■ **EXERCISE OBJECTIVE**: Please copy each of the entries below word for word, leaving out the pictures.

[Recorded data]
-----

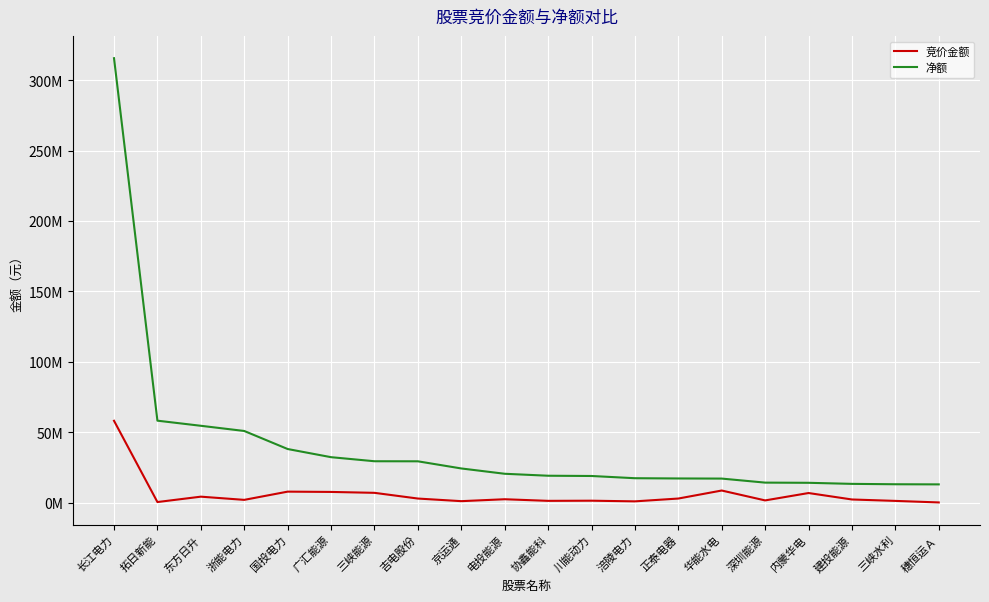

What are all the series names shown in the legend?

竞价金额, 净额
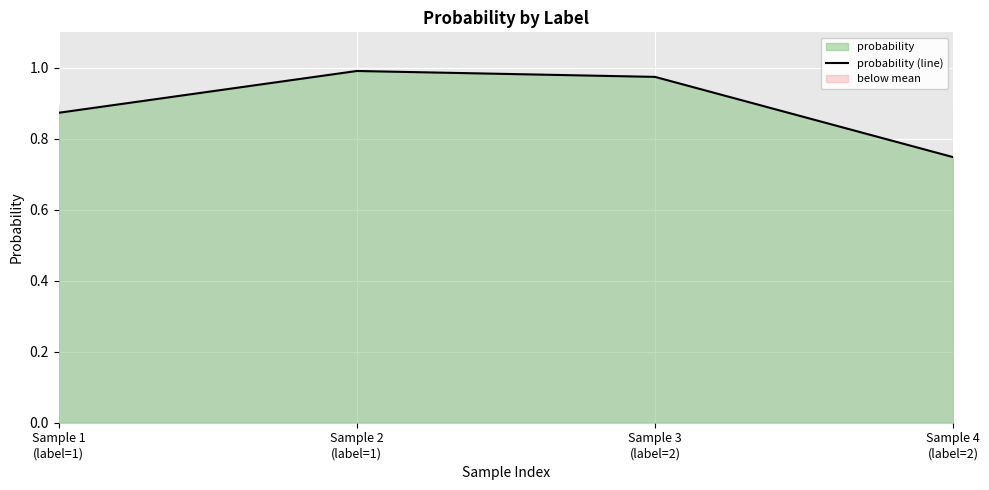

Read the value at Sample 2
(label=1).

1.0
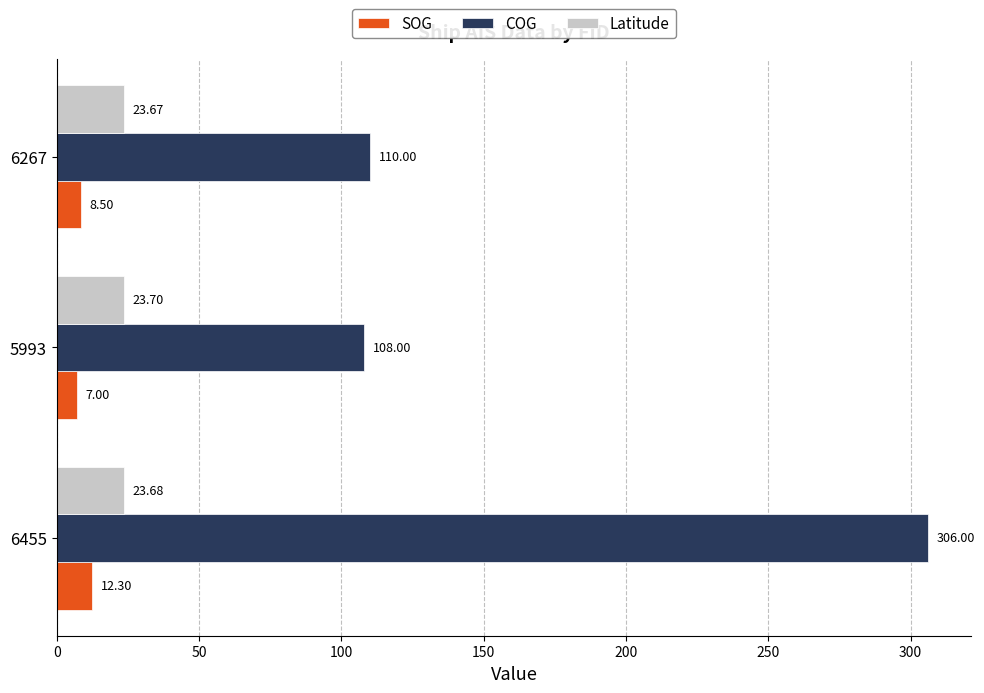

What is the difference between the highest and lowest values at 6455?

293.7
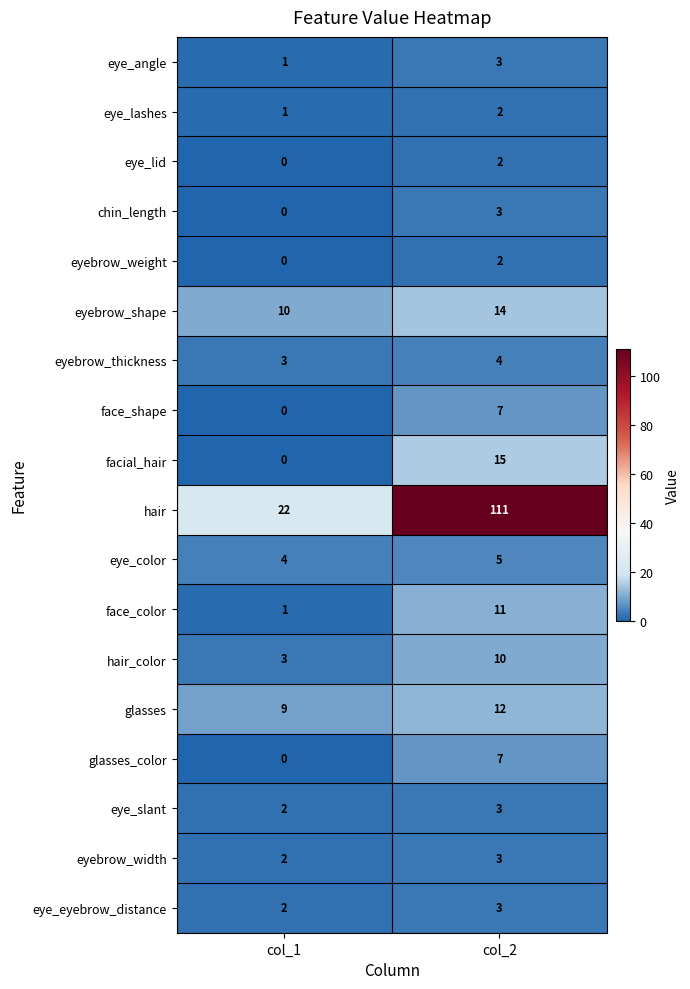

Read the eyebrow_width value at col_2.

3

-----

■ **EXERCISE OUTPUT**:
What are all the series names shown in the legend?

竞价金额, 净额

Read the value at Sample 2
(label=1).

1.0

What is the difference between the highest and lowest values at 6455?

293.7

Read the eyebrow_width value at col_2.

3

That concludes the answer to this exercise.